SEATTLE – More than 13,000 people will gather in Seattle’s T-Mobile Park on Saturday, September 7, to celebrate Western Governors University’s (WGU) most recent graduates. In the past month alone, more than 2,200 students have graduated from WGU, and a total of 1,450 graduates will attend commencement in person, making Saturday’s ceremonies the largest in WGU’s 22-year history.
The master’s ceremony will begin at 9:30 a.m. PDT, and the bachelor’s ceremony will follow at 1:45 p.m. PDT. For those unable to attend the ceremonies in person, both sessions will be streamed live at: https://www.wgu.edu/about/students-graduates/commencement.html.
During Saturday’s ceremonies, WGU will celebrate the 1,296 undergraduate and 1,005 graduate degree recipients who completed their degrees since the university’s last commencement in August 2019. Graduates earned degrees in health professions and nursing, business, K–12 education, and information technology.
Sekou Andrews will deliver the commencement address. Andrews, a schoolteacher-turned-national poetry slam champion, is known as a leading “Poetic Voice.” In addition to Andrews’ address, four WGU graduates will share their stories. Addressing the undergraduate class will be Rachel Davidson, from Gonzalas, Louisiana, who will receive her B.S. in Marketing Management, and Natalie Mohn, from Orting, Washington, who will receive her B.A. in Special Education.
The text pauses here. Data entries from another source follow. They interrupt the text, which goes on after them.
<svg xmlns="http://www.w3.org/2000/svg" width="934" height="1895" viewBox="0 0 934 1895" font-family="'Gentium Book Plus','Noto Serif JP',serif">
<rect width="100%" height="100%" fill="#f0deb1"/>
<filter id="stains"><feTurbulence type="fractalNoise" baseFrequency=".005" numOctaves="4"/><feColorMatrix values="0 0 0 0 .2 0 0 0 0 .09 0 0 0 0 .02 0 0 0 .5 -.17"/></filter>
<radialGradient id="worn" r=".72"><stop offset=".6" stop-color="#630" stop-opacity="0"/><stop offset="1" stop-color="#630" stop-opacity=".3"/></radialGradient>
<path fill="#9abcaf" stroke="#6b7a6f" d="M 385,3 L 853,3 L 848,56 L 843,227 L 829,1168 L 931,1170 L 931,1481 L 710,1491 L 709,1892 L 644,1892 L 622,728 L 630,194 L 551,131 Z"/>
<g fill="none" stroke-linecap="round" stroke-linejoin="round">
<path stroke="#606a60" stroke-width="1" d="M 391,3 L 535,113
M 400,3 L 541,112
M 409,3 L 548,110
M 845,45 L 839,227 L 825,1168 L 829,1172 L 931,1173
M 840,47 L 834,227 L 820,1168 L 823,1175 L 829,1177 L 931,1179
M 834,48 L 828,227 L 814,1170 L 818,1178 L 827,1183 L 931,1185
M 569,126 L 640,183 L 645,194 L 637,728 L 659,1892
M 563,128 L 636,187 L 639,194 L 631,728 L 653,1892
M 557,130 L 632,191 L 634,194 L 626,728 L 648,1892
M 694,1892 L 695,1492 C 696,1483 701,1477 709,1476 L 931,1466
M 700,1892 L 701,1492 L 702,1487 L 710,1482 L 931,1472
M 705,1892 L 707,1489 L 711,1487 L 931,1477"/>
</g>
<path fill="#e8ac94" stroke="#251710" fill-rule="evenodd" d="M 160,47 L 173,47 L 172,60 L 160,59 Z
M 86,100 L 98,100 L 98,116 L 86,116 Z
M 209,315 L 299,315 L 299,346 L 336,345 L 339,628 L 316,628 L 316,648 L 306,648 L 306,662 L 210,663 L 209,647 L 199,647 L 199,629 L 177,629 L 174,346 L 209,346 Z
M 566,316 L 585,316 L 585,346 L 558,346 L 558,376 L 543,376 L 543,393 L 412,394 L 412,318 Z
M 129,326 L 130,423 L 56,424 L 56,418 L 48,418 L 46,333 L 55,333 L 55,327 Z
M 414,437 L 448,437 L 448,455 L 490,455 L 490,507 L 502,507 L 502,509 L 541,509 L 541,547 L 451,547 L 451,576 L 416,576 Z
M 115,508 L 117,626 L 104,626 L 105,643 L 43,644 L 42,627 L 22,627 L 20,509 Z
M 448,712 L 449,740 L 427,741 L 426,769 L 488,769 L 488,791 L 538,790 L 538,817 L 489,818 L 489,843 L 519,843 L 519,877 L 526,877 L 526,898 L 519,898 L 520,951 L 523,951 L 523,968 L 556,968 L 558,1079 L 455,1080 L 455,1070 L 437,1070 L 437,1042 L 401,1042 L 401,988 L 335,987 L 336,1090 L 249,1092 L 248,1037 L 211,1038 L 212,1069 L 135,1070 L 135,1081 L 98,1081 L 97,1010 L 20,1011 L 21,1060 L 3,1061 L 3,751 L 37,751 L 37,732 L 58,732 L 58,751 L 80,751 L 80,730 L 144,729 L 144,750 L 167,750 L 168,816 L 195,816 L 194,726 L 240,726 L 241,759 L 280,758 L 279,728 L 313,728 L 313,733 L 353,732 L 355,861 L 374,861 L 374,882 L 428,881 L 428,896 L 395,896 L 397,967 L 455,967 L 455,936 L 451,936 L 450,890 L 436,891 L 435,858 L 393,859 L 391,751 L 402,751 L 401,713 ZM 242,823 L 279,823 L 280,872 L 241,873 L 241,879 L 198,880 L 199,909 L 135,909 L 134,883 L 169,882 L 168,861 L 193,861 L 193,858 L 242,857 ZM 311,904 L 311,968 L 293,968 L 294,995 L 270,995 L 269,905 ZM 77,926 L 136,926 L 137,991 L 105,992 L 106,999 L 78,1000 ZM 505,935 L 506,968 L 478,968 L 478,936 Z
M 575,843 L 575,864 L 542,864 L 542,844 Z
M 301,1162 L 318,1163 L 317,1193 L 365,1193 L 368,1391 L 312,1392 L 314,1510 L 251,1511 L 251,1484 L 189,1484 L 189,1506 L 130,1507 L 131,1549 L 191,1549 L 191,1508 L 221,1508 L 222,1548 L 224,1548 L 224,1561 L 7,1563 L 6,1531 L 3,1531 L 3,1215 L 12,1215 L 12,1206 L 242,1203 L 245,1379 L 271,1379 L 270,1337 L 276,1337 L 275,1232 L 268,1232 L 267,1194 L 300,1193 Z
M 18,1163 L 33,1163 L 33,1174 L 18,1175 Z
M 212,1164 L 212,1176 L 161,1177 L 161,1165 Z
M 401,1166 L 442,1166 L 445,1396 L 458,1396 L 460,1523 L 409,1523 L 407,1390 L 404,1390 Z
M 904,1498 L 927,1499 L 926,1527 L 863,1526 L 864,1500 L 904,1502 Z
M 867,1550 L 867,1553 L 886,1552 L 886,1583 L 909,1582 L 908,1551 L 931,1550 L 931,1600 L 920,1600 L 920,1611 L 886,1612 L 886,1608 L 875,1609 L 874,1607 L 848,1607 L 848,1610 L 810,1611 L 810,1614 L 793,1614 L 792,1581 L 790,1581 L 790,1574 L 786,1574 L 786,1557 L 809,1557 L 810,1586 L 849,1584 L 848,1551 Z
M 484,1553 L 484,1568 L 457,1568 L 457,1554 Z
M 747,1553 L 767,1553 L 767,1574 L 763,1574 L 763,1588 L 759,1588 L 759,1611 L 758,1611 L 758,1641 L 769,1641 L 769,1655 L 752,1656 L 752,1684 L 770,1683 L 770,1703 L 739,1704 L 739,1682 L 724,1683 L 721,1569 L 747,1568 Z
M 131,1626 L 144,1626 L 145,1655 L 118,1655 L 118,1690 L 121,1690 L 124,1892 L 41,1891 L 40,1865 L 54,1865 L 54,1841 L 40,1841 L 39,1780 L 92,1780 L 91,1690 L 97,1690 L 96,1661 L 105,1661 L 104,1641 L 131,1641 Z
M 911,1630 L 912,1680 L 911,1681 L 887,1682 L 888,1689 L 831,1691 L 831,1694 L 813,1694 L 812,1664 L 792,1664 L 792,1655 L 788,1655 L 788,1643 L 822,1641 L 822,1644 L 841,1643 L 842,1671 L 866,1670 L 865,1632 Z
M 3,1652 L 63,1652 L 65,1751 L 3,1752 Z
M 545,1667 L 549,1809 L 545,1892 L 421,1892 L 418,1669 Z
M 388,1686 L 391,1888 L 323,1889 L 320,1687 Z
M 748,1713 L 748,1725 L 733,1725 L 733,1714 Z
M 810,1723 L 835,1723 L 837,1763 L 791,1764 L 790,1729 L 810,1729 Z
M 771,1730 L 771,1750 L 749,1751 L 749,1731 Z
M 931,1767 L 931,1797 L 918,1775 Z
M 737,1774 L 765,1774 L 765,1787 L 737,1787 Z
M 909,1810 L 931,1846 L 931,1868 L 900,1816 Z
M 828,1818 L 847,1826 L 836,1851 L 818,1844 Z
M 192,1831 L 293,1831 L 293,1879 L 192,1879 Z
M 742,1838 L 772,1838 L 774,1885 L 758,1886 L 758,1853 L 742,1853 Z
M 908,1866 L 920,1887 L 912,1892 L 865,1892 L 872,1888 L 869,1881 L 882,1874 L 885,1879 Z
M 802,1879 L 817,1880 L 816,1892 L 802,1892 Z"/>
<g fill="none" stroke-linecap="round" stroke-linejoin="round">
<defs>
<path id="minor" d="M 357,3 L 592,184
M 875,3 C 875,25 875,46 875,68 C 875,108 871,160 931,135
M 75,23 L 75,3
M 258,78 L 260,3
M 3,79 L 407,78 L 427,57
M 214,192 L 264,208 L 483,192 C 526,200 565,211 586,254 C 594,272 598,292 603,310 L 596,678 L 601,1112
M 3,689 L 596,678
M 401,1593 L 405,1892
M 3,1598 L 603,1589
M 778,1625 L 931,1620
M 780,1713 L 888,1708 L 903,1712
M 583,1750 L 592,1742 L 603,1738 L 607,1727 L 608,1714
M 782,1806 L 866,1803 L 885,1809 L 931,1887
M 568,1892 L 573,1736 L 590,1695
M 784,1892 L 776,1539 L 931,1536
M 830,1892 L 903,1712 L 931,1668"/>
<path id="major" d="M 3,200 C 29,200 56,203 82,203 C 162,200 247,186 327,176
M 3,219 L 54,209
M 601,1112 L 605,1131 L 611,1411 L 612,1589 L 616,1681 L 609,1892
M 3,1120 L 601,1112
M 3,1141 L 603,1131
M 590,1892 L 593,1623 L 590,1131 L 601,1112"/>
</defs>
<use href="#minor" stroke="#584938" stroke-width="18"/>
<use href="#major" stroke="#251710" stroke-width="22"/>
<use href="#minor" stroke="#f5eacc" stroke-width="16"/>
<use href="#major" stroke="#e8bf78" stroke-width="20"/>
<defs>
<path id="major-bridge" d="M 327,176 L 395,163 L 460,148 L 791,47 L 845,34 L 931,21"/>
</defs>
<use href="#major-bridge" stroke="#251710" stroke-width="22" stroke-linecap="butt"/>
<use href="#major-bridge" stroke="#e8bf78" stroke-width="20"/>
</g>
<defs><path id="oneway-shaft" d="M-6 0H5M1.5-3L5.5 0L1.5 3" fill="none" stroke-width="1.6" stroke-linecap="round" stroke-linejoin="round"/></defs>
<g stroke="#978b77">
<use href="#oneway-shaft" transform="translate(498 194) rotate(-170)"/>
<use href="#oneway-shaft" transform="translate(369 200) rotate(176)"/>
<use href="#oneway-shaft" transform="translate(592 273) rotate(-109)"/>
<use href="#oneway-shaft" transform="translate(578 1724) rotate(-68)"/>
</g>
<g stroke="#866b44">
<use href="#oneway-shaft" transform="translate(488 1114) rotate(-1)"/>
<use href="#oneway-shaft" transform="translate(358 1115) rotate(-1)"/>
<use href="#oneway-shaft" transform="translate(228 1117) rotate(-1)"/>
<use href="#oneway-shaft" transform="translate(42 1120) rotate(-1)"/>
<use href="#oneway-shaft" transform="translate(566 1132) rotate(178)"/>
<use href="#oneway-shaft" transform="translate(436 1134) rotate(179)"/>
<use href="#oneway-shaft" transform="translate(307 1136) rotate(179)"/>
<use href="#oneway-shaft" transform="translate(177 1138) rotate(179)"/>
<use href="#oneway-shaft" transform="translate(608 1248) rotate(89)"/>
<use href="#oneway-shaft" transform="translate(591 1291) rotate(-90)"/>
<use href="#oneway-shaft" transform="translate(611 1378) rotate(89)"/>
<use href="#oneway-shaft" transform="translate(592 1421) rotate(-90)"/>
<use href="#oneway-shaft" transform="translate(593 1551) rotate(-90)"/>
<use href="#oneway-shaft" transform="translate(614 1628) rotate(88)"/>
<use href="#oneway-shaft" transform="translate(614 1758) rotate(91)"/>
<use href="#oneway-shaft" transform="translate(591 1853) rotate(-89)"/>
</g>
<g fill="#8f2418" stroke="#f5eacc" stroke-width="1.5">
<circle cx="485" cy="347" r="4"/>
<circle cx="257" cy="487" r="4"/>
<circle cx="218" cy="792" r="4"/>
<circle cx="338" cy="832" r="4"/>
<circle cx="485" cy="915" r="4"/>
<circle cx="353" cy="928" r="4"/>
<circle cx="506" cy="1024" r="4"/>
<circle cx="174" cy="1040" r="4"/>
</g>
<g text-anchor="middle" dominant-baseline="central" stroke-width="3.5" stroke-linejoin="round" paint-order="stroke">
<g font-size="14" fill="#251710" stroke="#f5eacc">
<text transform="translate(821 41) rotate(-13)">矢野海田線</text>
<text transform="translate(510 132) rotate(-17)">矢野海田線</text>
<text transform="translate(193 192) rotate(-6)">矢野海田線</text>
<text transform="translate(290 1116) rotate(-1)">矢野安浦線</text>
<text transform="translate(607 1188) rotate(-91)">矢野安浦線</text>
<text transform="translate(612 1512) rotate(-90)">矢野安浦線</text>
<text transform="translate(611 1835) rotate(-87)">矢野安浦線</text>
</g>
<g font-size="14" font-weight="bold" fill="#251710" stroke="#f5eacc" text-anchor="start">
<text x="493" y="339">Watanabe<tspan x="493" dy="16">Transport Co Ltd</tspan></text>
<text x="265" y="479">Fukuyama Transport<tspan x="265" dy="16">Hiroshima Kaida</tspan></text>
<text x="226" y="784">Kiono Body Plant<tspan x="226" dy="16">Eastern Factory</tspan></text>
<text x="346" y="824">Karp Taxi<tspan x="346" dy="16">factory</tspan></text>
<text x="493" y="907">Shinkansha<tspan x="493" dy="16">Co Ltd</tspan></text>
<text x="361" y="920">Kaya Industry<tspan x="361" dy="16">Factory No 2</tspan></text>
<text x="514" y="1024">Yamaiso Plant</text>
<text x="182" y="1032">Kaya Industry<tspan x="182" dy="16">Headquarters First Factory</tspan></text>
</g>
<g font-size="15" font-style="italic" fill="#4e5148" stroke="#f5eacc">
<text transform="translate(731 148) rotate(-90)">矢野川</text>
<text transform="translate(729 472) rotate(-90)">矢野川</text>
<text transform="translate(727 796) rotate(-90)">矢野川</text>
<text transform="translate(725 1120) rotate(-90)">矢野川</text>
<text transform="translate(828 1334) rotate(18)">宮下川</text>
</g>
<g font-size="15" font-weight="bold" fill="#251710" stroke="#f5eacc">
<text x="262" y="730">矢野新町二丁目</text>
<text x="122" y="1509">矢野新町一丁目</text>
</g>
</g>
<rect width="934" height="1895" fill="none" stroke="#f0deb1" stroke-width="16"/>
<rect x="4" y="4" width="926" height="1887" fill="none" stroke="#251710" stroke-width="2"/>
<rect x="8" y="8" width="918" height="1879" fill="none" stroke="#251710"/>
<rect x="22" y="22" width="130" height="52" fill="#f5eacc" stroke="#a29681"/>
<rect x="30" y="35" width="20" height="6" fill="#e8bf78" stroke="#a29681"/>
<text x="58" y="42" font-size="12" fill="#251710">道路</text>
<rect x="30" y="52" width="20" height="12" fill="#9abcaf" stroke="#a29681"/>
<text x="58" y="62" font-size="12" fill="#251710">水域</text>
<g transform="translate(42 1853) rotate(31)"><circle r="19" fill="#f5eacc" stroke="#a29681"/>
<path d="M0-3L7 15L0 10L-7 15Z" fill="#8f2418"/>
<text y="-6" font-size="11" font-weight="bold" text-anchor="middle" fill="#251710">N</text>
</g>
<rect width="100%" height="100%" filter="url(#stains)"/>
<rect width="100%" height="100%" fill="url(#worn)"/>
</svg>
Addressing the graduate class will be Jayven Tipado, from Augusta, Georgia, who will receive her M.S. in Nursing – Leadership and Management, and Dawn Helzer, from Lacey, Washington, who will receive her M.S. in Management and Leadership.
Of this graduating class, the average time to graduation for those earning a bachelor’s degree was two years, four months, while the average time for graduate programs was one year, seven months. All of WGU's programs are competency-based—a learning model that focuses on measuring learning rather than time spent in class. This model—along with online access to courses, study materials, and proctored assessments—means students are able to complete coursework on schedules that fit their lives—not driven by a syllabus or class schedules.